Records to process Start Marker

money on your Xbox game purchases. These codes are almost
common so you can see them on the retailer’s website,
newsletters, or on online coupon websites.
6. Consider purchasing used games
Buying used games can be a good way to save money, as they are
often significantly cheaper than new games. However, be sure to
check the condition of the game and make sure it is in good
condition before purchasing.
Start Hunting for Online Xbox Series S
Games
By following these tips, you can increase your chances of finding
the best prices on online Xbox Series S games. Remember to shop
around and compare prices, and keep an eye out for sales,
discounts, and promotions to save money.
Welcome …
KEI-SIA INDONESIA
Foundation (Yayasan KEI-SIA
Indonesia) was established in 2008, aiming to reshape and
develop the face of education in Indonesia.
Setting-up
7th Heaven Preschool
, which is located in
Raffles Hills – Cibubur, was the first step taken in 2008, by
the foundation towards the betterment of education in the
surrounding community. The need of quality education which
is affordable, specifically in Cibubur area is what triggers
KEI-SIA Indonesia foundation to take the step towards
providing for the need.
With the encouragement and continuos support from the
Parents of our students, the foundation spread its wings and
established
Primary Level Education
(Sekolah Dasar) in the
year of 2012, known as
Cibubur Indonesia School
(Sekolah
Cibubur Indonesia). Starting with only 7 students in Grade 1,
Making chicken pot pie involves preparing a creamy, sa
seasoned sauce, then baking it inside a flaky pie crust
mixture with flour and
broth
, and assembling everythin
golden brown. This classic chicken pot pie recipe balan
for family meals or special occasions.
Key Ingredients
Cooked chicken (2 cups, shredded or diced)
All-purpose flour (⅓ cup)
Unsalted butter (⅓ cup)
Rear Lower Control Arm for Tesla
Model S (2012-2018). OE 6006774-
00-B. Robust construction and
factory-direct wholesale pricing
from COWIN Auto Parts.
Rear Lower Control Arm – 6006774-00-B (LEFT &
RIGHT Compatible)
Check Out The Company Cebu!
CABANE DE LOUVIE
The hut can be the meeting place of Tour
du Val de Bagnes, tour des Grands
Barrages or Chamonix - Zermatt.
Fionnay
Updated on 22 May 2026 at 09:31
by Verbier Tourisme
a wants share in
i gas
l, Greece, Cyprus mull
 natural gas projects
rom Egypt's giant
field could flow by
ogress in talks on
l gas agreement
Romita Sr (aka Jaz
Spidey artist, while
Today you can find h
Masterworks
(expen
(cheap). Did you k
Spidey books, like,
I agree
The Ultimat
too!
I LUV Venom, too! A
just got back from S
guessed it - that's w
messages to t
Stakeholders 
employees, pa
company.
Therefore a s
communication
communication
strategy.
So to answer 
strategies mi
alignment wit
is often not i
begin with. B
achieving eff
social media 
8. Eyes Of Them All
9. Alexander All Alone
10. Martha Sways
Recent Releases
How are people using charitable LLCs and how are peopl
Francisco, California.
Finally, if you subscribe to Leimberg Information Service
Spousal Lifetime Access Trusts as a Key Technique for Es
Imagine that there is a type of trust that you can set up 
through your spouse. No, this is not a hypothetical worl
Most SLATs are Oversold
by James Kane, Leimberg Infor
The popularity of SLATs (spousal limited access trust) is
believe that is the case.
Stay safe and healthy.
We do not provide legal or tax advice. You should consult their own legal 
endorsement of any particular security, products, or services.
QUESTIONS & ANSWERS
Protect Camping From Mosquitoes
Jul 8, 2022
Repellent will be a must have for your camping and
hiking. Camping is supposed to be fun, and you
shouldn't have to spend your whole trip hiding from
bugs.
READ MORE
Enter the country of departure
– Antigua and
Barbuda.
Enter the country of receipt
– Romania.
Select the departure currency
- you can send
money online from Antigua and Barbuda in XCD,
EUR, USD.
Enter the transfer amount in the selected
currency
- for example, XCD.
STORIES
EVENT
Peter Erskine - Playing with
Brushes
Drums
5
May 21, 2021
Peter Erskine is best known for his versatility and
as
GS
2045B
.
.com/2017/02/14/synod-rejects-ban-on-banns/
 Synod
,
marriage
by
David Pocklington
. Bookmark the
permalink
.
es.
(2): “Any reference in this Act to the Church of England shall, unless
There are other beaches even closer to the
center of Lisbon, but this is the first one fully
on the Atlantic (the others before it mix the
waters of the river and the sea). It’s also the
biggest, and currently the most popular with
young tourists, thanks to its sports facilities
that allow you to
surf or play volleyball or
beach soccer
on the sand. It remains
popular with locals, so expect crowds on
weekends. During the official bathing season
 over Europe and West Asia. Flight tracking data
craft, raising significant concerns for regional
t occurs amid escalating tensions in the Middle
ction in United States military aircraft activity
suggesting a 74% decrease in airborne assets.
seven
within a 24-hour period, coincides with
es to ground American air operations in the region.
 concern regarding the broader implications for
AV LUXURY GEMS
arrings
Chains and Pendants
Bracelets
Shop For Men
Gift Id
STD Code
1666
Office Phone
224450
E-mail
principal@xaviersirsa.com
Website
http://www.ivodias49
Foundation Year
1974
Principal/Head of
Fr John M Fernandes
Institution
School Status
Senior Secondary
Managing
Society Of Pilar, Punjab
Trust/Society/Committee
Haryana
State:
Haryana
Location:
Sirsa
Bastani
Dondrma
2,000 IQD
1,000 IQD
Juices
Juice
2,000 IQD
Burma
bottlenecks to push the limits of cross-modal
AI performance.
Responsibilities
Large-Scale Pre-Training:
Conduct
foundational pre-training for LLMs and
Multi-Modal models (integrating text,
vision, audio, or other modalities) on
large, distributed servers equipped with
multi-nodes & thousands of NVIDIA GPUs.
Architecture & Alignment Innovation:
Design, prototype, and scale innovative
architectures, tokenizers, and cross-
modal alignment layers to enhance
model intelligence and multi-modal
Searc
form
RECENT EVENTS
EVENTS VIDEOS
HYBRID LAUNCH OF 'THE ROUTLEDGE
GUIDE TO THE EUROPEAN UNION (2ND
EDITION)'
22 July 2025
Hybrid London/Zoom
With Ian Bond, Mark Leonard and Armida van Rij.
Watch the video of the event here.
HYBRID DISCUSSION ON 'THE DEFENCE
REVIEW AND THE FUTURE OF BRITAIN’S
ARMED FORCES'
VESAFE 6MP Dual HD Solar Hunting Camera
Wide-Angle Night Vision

Records to process End Marker

Task details —
Nothing in the data may be left out; copy every line exactly.

Response —
money on your Xbox game purchases. These codes are almost
common so you can see them on the retailer’s website,
newsletters, or on online coupon websites.
6. Consider purchasing used games
Buying used games can be a good way to save money, as they are
often significantly cheaper than new games. However, be sure to
check the condition of the game and make sure it is in good
condition before purchasing.
Start Hunting for Online Xbox Series S
Games
By following these tips, you can increase your chances of finding
the best prices on online Xbox Series S games. Remember to shop
around and compare prices, and keep an eye out for sales,
discounts, and promotions to save money.
Welcome …
KEI-SIA INDONESIA
Foundation (Yayasan KEI-SIA
Indonesia) was established in 2008, aiming to reshape and
develop the face of education in Indonesia.
Setting-up
7th Heaven Preschool
, which is located in
Raffles Hills – Cibubur, was the first step taken in 2008, by
the foundation towards the betterment of education in the
surrounding community. The need of quality education which
is affordable, specifically in Cibubur area is what triggers
KEI-SIA Indonesia foundation to take the step towards
providing for the need.
With the encouragement and continuos support from the
Parents of our students, the foundation spread its wings and
established
Primary Level Education
(Sekolah Dasar) in the
year of 2012, known as
Cibubur Indonesia School
(Sekolah
Cibubur Indonesia). Starting with only 7 students in Grade 1,
Making chicken pot pie involves preparing a creamy, sa
seasoned sauce, then baking it inside a flaky pie crust
mixture with flour and
broth
, and assembling everythin
golden brown. This classic chicken pot pie recipe balan
for family meals or special occasions.
Key Ingredients
Cooked chicken (2 cups, shredded or diced)
All-purpose flour (⅓ cup)
Unsalted butter (⅓ cup)
Rear Lower Control Arm for Tesla
Model S (2012-2018). OE 6006774-
00-B. Robust construction and
factory-direct wholesale pricing
from COWIN Auto Parts.
Rear Lower Control Arm – 6006774-00-B (LEFT &
RIGHT Compatible)
Check Out The Company Cebu!
CABANE DE LOUVIE
The hut can be the meeting place of Tour
du Val de Bagnes, tour des Grands
Barrages or Chamonix - Zermatt.
Fionnay
Updated on 22 May 2026 at 09:31
by Verbier Tourisme
a wants share in
i gas
l, Greece, Cyprus mull
 natural gas projects
rom Egypt's giant
field could flow by
ogress in talks on
l gas agreement
Romita Sr (aka Jaz
Spidey artist, while
Today you can find h
Masterworks
(expen
(cheap). Did you k
Spidey books, like,
I agree
The Ultimat
too!
I LUV Venom, too! A
just got back from S
guessed it - that's w
messages to t
Stakeholders 
employees, pa
company.
Therefore a s
communication
communication
strategy.
So to answer 
strategies mi
alignment wit
is often not i
begin with. B
achieving eff
social media 
8. Eyes Of Them All
9. Alexander All Alone
10. Martha Sways
Recent Releases
How are people using charitable LLCs and how are peopl
Francisco, California.
Finally, if you subscribe to Leimberg Information Service
Spousal Lifetime Access Trusts as a Key Technique for Es
Imagine that there is a type of trust that you can set up 
through your spouse. No, this is not a hypothetical worl
Most SLATs are Oversold
by James Kane, Leimberg Infor
The popularity of SLATs (spousal limited access trust) is
believe that is the case.
Stay safe and healthy.
We do not provide legal or tax advice. You should consult their own legal 
endorsement of any particular security, products, or services.
QUESTIONS & ANSWERS
Protect Camping From Mosquitoes
Jul 8, 2022
Repellent will be a must have for your camping and
hiking. Camping is supposed to be fun, and you
shouldn't have to spend your whole trip hiding from
bugs.
READ MORE
Enter the country of departure
– Antigua and
Barbuda.
Enter the country of receipt
– Romania.
Select the departure currency
- you can send
money online from Antigua and Barbuda in XCD,
EUR, USD.
Enter the transfer amount in the selected
currency
- for example, XCD.
STORIES
EVENT
Peter Erskine - Playing with
Brushes
Drums
5
May 21, 2021
Peter Erskine is best known for his versatility and
as
GS
2045B
.
.com/2017/02/14/synod-rejects-ban-on-banns/
 Synod
,
marriage
by
David Pocklington
. Bookmark the
permalink
.
es.
(2): “Any reference in this Act to the Church of England shall, unless
There are other beaches even closer to the
center of Lisbon, but this is the first one fully
on the Atlantic (the others before it mix the
waters of the river and the sea). It’s also the
biggest, and currently the most popular with
young tourists, thanks to its sports facilities
that allow you to
surf or play volleyball or
beach soccer
on the sand. It remains
popular with locals, so expect crowds on
weekends. During the official bathing season
 over Europe and West Asia. Flight tracking data
craft, raising significant concerns for regional
t occurs amid escalating tensions in the Middle
ction in United States military aircraft activity
suggesting a 74% decrease in airborne assets.
seven
within a 24-hour period, coincides with
es to ground American air operations in the region.
 concern regarding the broader implications for
AV LUXURY GEMS
arrings
Chains and Pendants
Bracelets
Shop For Men
Gift Id
STD Code
1666
Office Phone
224450
E-mail
principal@xaviersirsa.com
Website
http://www.ivodias49
Foundation Year
1974
Principal/Head of
Fr John M Fernandes
Institution
School Status
Senior Secondary
Managing
Society Of Pilar, Punjab
Trust/Society/Committee
Haryana
State:
Haryana
Location:
Sirsa
Bastani
Dondrma
2,000 IQD
1,000 IQD
Juices
Juice
2,000 IQD
Burma
bottlenecks to push the limits of cross-modal
AI performance.
Responsibilities
Large-Scale Pre-Training:
Conduct
foundational pre-training for LLMs and
Multi-Modal models (integrating text,
vision, audio, or other modalities) on
large, distributed servers equipped with
multi-nodes & thousands of NVIDIA GPUs.
Architecture & Alignment Innovation:
Design, prototype, and scale innovative
architectures, tokenizers, and cross-
modal alignment layers to enhance
model intelligence and multi-modal
Searc
form
RECENT EVENTS
EVENTS VIDEOS
HYBRID LAUNCH OF 'THE ROUTLEDGE
GUIDE TO THE EUROPEAN UNION (2ND
EDITION)'
22 July 2025
Hybrid London/Zoom
With Ian Bond, Mark Leonard and Armida van Rij.
Watch the video of the event here.
HYBRID DISCUSSION ON 'THE DEFENCE
REVIEW AND THE FUTURE OF BRITAIN’S
ARMED FORCES'
VESAFE 6MP Dual HD Solar Hunting Camera
Wide-Angle Night Vision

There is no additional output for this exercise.